While he refuses to listen to the excuse “I’m not religious,” he certainly does not refuse to listen to criticisms of the corruptions of religion, including Christianity and Catholicism. He does not make “I’m not heretical’’ his own excuse.

In his final section, he gives us glimpses of the life style which is possible for Christians who believe in this purified version of the faith. It is now, he shows, possible to die in dignity, not approaching my own or another’s earthly end as if it were a total disaster to be avoided at any cost. (He makes an eminently sensible plea not for euthanasia but for the refusal to prolong life artificially in certain circumstances). And it is, he shows, possible to struggle for the Kingdom of God “on earth as in heaven” without the disastrous illusion that I can, if I am clever and ruthless enough, engineer an earthly paradise.

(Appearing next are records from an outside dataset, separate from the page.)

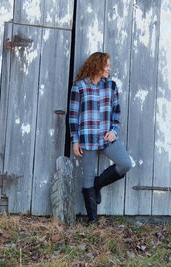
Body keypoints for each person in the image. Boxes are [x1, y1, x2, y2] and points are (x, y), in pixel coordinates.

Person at [69, 52, 132, 223]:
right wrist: (75, 140)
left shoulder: (111, 86)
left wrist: (114, 131)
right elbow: (74, 115)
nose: (109, 68)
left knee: (125, 164)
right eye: (107, 65)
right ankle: (92, 220)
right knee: (87, 176)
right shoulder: (80, 86)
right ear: (97, 65)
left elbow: (116, 112)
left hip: (106, 136)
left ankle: (98, 184)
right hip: (87, 137)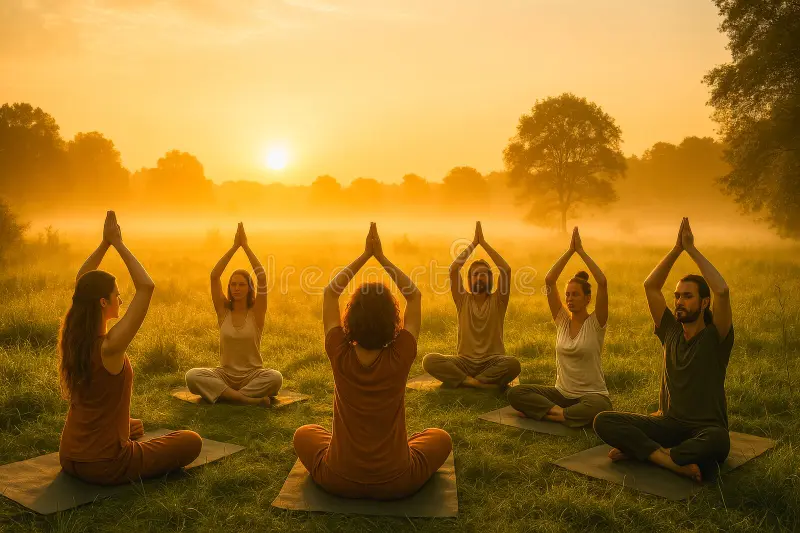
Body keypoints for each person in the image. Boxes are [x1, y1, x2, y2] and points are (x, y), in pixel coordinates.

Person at [293, 223, 452, 500]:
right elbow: (414, 295)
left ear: (351, 317)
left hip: (338, 478)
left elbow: (330, 293)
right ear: (392, 320)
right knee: (441, 437)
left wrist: (365, 255)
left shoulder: (338, 351)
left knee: (304, 433)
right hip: (396, 481)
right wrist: (381, 257)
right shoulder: (401, 355)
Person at [59, 212, 202, 486]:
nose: (121, 300)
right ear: (103, 302)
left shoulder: (74, 339)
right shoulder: (110, 347)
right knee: (190, 441)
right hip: (106, 464)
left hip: (70, 456)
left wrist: (105, 243)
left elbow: (83, 283)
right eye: (117, 294)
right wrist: (118, 243)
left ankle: (119, 434)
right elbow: (146, 287)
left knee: (132, 425)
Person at [594, 218, 733, 483]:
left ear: (705, 302)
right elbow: (650, 286)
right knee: (604, 420)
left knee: (718, 440)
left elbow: (722, 290)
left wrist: (691, 249)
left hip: (704, 430)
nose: (679, 301)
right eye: (677, 296)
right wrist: (676, 249)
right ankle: (669, 460)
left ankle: (647, 451)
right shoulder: (670, 330)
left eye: (687, 296)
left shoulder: (716, 336)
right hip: (669, 425)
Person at [508, 227, 611, 427]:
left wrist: (581, 252)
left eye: (576, 294)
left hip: (591, 395)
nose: (570, 299)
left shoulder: (596, 322)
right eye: (568, 295)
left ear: (587, 298)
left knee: (600, 407)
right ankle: (563, 415)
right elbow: (549, 280)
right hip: (561, 394)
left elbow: (602, 282)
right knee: (516, 393)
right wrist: (569, 251)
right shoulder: (562, 320)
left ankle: (550, 414)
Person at [185, 223, 282, 406]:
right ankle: (245, 399)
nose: (236, 288)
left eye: (242, 284)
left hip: (253, 375)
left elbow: (261, 277)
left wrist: (245, 246)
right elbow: (214, 276)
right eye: (233, 284)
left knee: (275, 378)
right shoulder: (223, 311)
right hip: (224, 375)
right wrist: (234, 247)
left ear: (249, 288)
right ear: (229, 287)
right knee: (192, 376)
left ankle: (226, 395)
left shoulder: (256, 313)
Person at [422, 222, 520, 388]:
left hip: (492, 362)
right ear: (469, 280)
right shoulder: (462, 299)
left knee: (513, 364)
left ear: (490, 279)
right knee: (429, 360)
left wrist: (484, 243)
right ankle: (476, 382)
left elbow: (506, 269)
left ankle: (466, 381)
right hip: (464, 362)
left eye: (484, 274)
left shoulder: (499, 300)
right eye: (476, 275)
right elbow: (453, 270)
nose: (480, 277)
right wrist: (474, 244)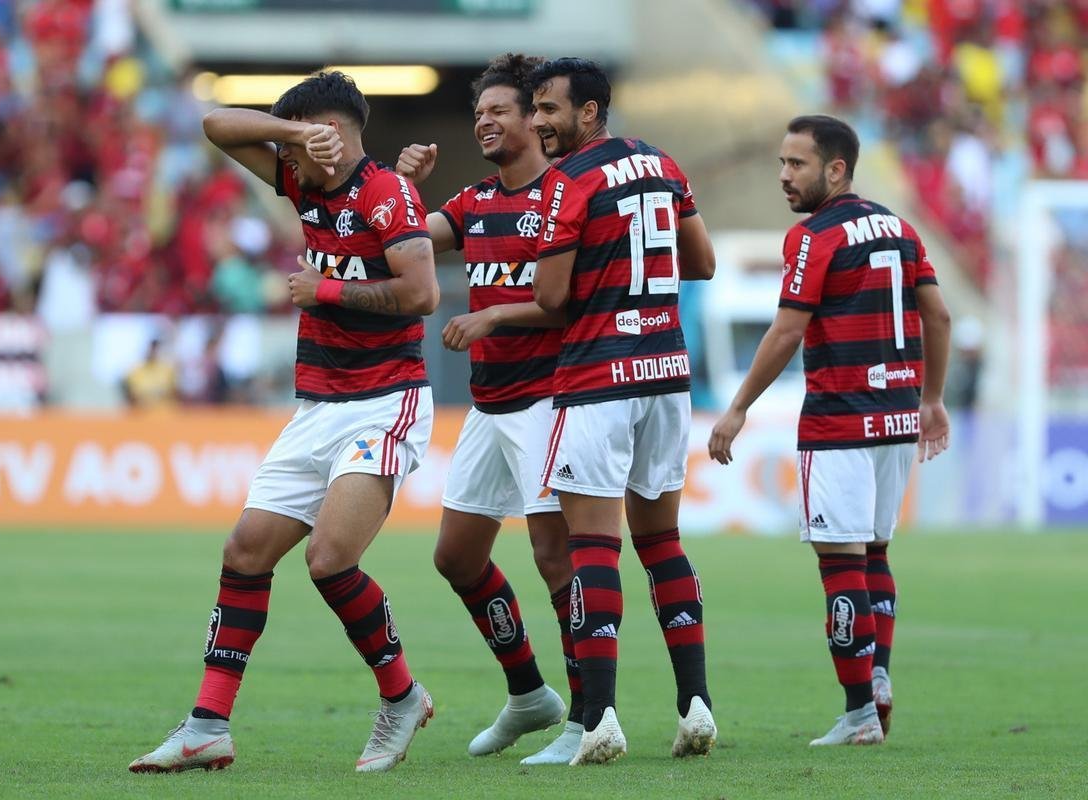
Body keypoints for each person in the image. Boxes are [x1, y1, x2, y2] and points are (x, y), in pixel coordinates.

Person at [128, 71, 440, 775]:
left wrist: (325, 288)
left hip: (385, 398)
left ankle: (401, 695)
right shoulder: (304, 181)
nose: (285, 162)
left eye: (299, 140)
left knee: (329, 559)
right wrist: (293, 134)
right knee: (244, 552)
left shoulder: (385, 195)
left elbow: (422, 294)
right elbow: (214, 124)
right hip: (317, 404)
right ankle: (208, 725)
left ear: (332, 135)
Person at [707, 114, 951, 746]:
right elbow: (940, 316)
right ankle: (879, 678)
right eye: (782, 163)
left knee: (839, 562)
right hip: (897, 416)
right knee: (873, 553)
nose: (784, 176)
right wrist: (932, 400)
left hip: (839, 418)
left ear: (836, 169)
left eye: (797, 164)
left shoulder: (815, 236)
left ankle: (859, 711)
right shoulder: (900, 227)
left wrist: (736, 410)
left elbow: (787, 330)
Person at [528, 57, 718, 765]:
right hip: (666, 371)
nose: (541, 122)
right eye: (536, 109)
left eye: (551, 109)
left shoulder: (567, 182)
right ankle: (695, 701)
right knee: (661, 540)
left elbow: (550, 296)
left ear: (590, 111)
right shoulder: (663, 164)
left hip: (599, 378)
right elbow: (702, 261)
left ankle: (600, 715)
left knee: (594, 548)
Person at [395, 53, 581, 765]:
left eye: (498, 111)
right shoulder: (473, 203)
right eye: (479, 114)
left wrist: (493, 317)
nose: (485, 123)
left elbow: (565, 303)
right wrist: (401, 188)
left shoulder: (565, 196)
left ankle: (589, 714)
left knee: (552, 556)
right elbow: (403, 247)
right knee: (456, 556)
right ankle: (530, 693)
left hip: (547, 399)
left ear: (535, 119)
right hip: (490, 404)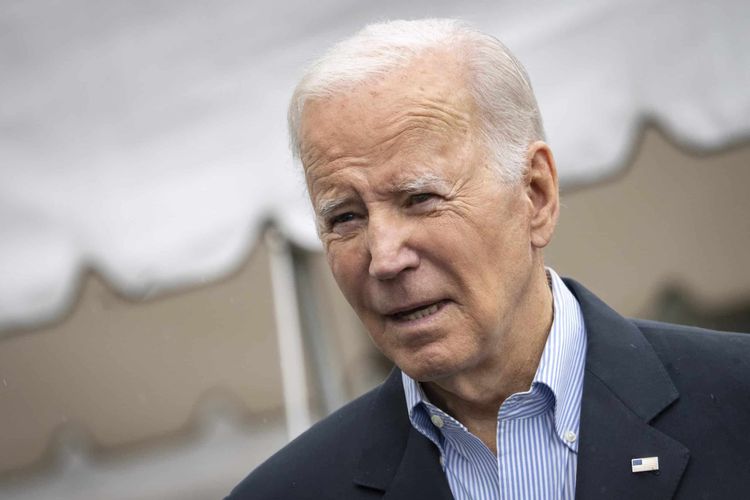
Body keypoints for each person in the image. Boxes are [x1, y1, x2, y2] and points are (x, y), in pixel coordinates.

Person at [227, 19, 750, 499]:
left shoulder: (736, 400)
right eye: (345, 218)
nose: (384, 258)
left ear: (536, 194)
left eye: (420, 198)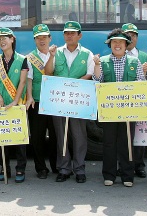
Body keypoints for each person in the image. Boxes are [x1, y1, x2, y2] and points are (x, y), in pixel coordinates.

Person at [92, 28, 146, 187]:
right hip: (109, 110)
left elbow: (141, 82)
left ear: (126, 44)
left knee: (127, 141)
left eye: (121, 42)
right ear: (110, 45)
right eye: (114, 42)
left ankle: (127, 175)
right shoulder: (103, 61)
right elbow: (97, 79)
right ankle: (109, 174)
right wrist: (96, 65)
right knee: (109, 142)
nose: (117, 45)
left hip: (129, 110)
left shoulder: (134, 62)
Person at [51, 21, 95, 184]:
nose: (69, 35)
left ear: (79, 35)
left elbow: (90, 74)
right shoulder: (56, 52)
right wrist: (51, 56)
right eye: (66, 33)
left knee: (79, 135)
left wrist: (73, 86)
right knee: (61, 135)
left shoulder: (87, 54)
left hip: (78, 100)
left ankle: (79, 169)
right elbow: (49, 71)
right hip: (59, 100)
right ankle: (64, 168)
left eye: (72, 33)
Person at [0, 27, 29, 183]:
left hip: (17, 104)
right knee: (2, 139)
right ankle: (4, 168)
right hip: (0, 105)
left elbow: (23, 81)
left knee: (19, 140)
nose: (2, 41)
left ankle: (20, 169)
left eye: (5, 38)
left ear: (12, 39)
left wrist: (15, 101)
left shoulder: (22, 59)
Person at [24, 23, 58, 180]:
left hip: (54, 101)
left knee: (55, 135)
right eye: (38, 38)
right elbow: (29, 79)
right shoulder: (30, 57)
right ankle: (41, 168)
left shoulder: (58, 55)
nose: (41, 40)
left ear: (50, 38)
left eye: (44, 37)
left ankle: (56, 165)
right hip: (36, 101)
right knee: (37, 137)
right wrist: (30, 96)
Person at [122, 23, 147, 179]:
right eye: (127, 35)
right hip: (121, 101)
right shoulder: (117, 53)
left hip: (138, 100)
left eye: (133, 35)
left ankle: (139, 165)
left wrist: (146, 73)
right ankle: (125, 164)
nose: (131, 38)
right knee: (123, 135)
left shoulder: (144, 56)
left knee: (139, 134)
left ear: (137, 37)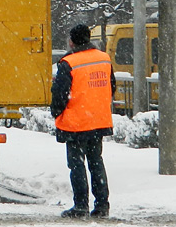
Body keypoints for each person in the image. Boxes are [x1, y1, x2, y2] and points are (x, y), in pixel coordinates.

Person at [51, 23, 116, 219]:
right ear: (88, 39)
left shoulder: (68, 63)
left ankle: (80, 206)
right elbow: (111, 87)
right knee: (96, 162)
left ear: (71, 41)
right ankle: (102, 205)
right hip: (98, 120)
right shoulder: (104, 59)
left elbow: (60, 94)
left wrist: (56, 112)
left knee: (77, 164)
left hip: (76, 123)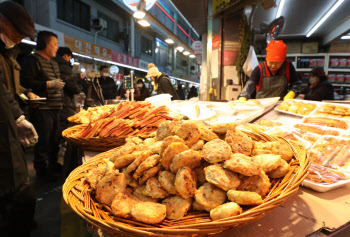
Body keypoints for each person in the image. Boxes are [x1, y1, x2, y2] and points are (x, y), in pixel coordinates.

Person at [0, 1, 38, 236]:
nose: (20, 39)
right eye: (18, 33)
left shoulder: (8, 54)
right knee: (14, 191)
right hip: (2, 135)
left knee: (19, 187)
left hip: (8, 129)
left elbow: (5, 90)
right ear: (3, 21)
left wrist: (18, 117)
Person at [21, 30, 64, 178]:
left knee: (54, 139)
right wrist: (48, 84)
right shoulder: (32, 60)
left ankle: (53, 164)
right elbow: (25, 82)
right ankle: (42, 168)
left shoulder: (54, 62)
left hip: (55, 106)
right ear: (45, 44)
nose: (57, 48)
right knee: (43, 140)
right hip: (41, 108)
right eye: (55, 44)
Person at [54, 47, 85, 178]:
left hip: (57, 105)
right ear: (66, 56)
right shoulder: (64, 67)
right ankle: (63, 167)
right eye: (70, 57)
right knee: (64, 135)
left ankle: (56, 164)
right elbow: (73, 86)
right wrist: (78, 83)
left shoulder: (53, 64)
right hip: (65, 105)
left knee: (57, 135)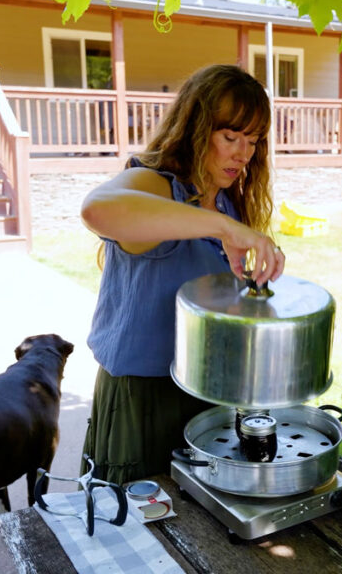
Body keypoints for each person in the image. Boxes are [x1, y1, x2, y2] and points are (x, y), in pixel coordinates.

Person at [78, 64, 286, 484]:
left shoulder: (228, 203)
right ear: (196, 126)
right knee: (138, 527)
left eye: (253, 141)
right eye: (230, 137)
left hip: (207, 397)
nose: (242, 154)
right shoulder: (153, 183)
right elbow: (96, 209)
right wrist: (226, 229)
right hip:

Traditionally we tend to think that books originally in German are “speculative” rather than sober, “extreme” rather than cautious. But Küng, while belonging to German culture with all his being, is far more familiar with theology written in English than is normal for his profession in his place — and that is no accident, since he values a cautious sobriety. Indeed, his book is less speculative than Professor John Hick’s Death and Eternal Life, the last major English book in this field.